Last weekend, we suggested that the leveraged loan bubble might be bursting amid shrill cries from a veritable laundry list of “name brand” entities and individuals who pretty much universally insist that the market is a screeching tea kettle just waiting to explode.
And you know, it’s probably not accurate to say “we suggested” in this context. That conveys some kind of special insight and/or prescience when all that’s really required to understand this scenario is common sense. Here’s a quick recap, excerpted from last Saturday’s deadpan missive (linked below):
This is a ~$1.1 trillion market and the appetite for these deals has grown in an environment where folks are after floating-rate debt as the Fed hikes rates. Obviously, the more demand there is for these deals (e.g., from CLOs), the more competition they’ll be to get them done. The more competition there is, the looser the standards, hence the disconcertingly high percentage of cov-lite deals (something like 80% of outstanding loans as of the end of August). As you’ve probably heard, CLOs have been on fire and the securitization machine got an extra boost from the repeal of risk-retention rules (a development celebrated by many).
So there’s that. And here’s this:
That rather unfortunate looking chart is the benchmark and as you can see, the market is in free fall.
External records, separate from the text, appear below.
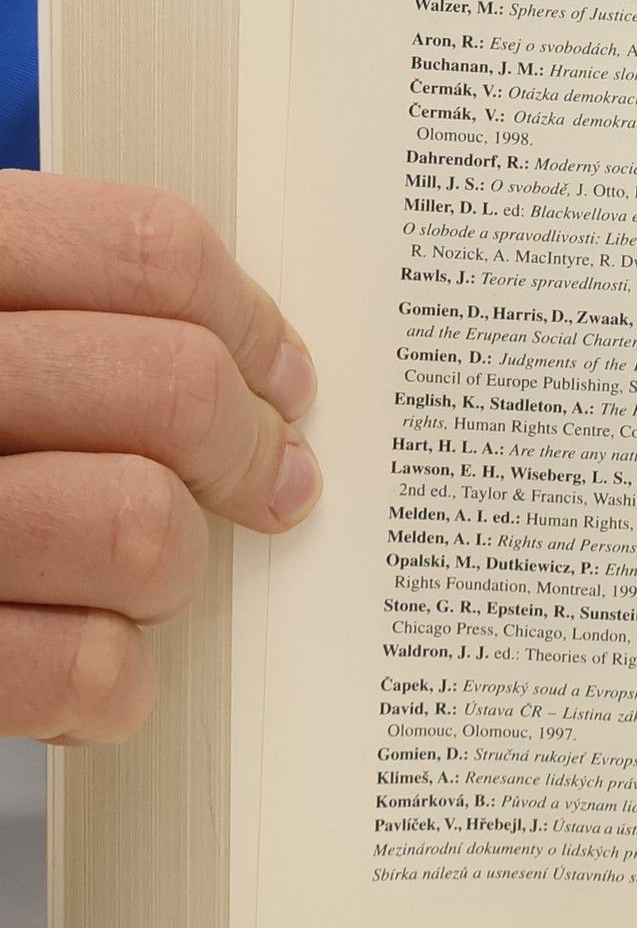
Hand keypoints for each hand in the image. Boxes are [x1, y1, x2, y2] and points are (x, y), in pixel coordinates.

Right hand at [0, 172, 320, 743]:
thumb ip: (62, 316)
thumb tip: (262, 376)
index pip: (147, 248)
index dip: (249, 320)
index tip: (282, 379)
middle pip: (172, 388)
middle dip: (246, 452)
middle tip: (266, 485)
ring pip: (140, 528)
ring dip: (173, 570)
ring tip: (141, 577)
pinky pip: (80, 666)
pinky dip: (112, 678)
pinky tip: (86, 659)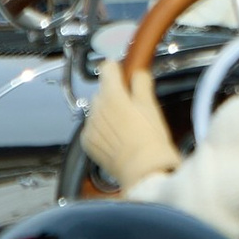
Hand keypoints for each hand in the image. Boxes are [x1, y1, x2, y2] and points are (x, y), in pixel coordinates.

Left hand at [82, 66, 178, 191]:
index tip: (125, 76)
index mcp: (112, 94)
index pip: (107, 67)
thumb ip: (141, 83)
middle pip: (102, 90)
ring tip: (125, 126)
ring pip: (97, 109)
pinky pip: (92, 127)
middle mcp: (96, 107)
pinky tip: (117, 138)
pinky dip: (102, 130)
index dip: (118, 70)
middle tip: (132, 107)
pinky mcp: (87, 141)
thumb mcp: (151, 105)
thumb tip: (137, 72)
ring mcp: (89, 125)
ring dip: (107, 112)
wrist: (143, 170)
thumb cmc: (150, 140)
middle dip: (114, 94)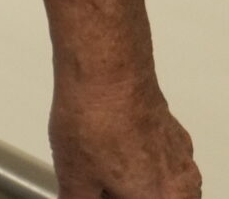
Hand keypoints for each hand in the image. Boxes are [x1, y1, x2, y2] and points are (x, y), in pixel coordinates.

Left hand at [35, 0, 202, 198]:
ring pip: (160, 184)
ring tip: (98, 166)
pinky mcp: (175, 135)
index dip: (108, 195)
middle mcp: (183, 184)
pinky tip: (112, 149)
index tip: (93, 191)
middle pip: (151, 195)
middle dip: (120, 191)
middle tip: (95, 184)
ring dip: (133, 181)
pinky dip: (139, 162)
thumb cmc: (96, 119)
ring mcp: (183, 158)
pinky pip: (160, 161)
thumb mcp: (74, 176)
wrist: (107, 70)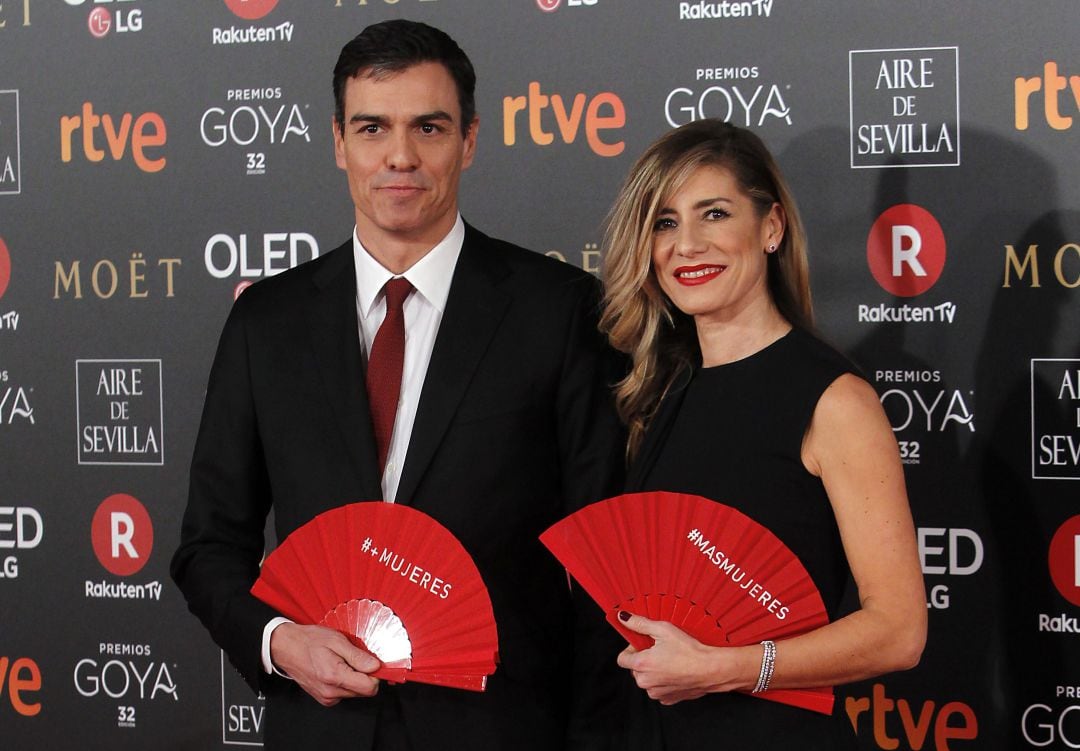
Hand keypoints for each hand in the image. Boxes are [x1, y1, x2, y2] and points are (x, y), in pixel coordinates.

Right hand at [269, 623, 380, 705]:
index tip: (375, 663)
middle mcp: (331, 692)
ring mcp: (327, 697)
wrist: (286, 648)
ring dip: (356, 678)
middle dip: (366, 675)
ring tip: (344, 661)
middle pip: (364, 691)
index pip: (369, 687)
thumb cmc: (309, 641)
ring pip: (355, 692)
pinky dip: (347, 681)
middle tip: (357, 657)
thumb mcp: (336, 640)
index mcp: (334, 676)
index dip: (377, 675)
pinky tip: (337, 668)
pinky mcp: (325, 699)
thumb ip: (357, 656)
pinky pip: (345, 693)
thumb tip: (376, 666)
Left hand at [615, 612, 729, 705]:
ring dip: (653, 671)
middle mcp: (646, 682)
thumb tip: (623, 617)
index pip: (622, 659)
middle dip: (643, 659)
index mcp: (641, 664)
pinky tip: (676, 672)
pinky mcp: (668, 699)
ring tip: (670, 661)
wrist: (711, 670)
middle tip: (660, 650)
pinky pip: (659, 689)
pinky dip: (664, 681)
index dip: (631, 649)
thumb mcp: (663, 629)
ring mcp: (656, 693)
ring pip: (647, 680)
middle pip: (634, 669)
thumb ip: (640, 623)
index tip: (643, 644)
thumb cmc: (689, 650)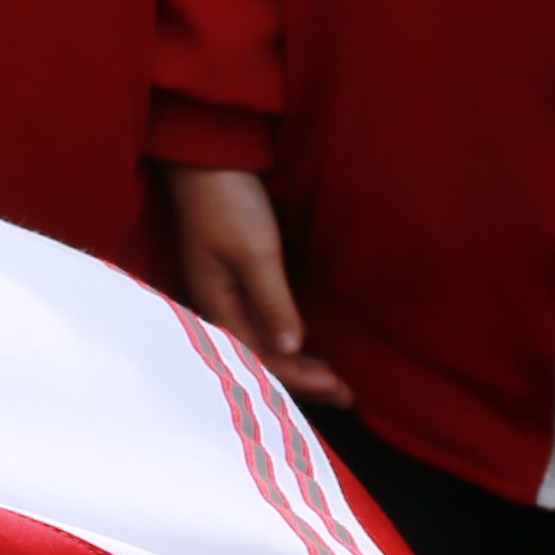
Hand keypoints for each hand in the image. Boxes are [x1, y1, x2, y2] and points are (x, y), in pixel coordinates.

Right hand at [168, 166, 348, 408]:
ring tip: (332, 380)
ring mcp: (226, 289)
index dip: (299, 377)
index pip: (259, 357)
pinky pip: (263, 320)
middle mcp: (219, 303)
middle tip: (346, 396)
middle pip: (260, 355)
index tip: (339, 388)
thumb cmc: (228, 203)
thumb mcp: (255, 252)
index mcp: (216, 302)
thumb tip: (291, 348)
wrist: (208, 157)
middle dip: (302, 378)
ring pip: (262, 340)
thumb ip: (273, 301)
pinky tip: (305, 342)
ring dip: (297, 361)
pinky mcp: (237, 274)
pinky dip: (288, 337)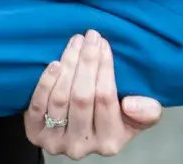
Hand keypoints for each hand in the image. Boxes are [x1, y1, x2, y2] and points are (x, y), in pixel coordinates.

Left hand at [26, 31, 161, 157]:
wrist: (74, 135)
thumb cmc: (107, 121)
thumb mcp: (134, 119)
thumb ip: (146, 113)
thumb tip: (132, 104)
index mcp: (110, 142)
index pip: (106, 99)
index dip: (104, 69)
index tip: (103, 43)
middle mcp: (82, 146)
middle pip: (82, 97)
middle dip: (86, 62)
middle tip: (89, 36)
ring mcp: (56, 141)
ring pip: (60, 98)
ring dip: (67, 66)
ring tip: (74, 43)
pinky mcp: (36, 134)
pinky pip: (38, 105)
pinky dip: (45, 83)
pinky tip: (54, 64)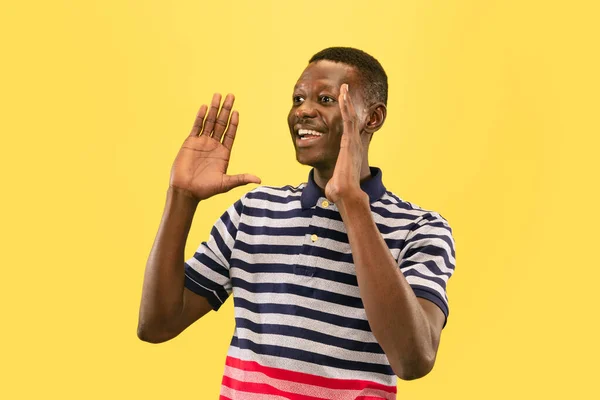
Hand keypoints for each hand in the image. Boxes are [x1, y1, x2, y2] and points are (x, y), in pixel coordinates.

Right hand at [170, 93, 260, 200]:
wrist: (186, 191)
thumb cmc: (206, 189)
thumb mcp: (226, 183)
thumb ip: (241, 178)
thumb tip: (259, 180)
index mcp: (224, 153)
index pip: (231, 133)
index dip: (234, 122)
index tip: (237, 111)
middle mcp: (214, 145)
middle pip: (221, 123)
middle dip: (226, 109)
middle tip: (231, 95)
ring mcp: (202, 142)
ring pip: (209, 121)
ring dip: (214, 108)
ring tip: (218, 95)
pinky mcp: (190, 142)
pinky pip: (196, 126)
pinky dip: (200, 117)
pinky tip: (204, 107)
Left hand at [325, 84, 364, 203]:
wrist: (345, 193)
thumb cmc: (339, 190)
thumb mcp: (335, 182)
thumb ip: (334, 182)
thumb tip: (330, 192)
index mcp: (349, 151)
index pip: (348, 129)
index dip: (346, 116)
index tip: (343, 106)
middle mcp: (353, 144)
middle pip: (351, 119)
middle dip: (348, 104)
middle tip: (345, 89)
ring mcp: (352, 142)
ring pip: (350, 116)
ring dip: (347, 101)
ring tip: (344, 88)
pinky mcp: (349, 141)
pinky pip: (348, 120)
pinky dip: (346, 107)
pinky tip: (343, 96)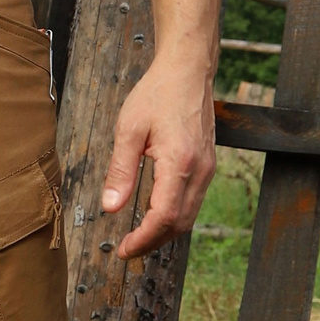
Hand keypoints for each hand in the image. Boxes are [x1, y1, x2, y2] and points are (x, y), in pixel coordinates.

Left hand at [99, 42, 216, 260]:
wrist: (188, 71)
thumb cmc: (157, 94)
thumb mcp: (129, 129)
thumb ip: (121, 171)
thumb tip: (111, 207)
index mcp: (180, 162)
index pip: (163, 216)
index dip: (143, 239)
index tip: (123, 249)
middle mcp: (200, 170)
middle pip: (179, 223)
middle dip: (153, 242)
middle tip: (127, 249)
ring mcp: (208, 169)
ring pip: (189, 216)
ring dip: (164, 232)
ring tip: (138, 237)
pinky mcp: (208, 165)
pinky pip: (193, 201)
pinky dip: (174, 216)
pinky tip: (154, 215)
According to Lipper, leveraged loan funds hemorrhaged another $1.32 billion in the week through Wednesday, bringing the two-week exodus to a truly outrageous $3.06 billion. Assuming these flows lag the actual market, that’s probably going to accelerate going forward.
In the linked post above, we documented the recent trials and tribulations of the Invesco Senior Loan ETF and suffice to say things haven’t improved for the vehicle. It’s sitting at a hapless, 32-month nadir and bleeding cash all over the place. Look at this:
So that’s daily flows in the top pane and as you can see, investors have withdrawn money in 10 of the last dozen sessions with the only reprieves coming on days when there was no activity. Here’s a panned out version with total assets plotted in green and simple volume in the bottom pane:
Total assets are now at their lowest levels since early October of 2016 and it sounds like most people believe there’s a negative seasonal going on here too. Oh, and of course there’s the generalized malaise across credit markets.
If there’s anything positive to say about this, it’s that investors are now back in the driver’s seat in terms of pushing back on absurd structures that offer little to no protection for buyers. And by “buyers” we
definitively do don’t mean falling-knife-catchers.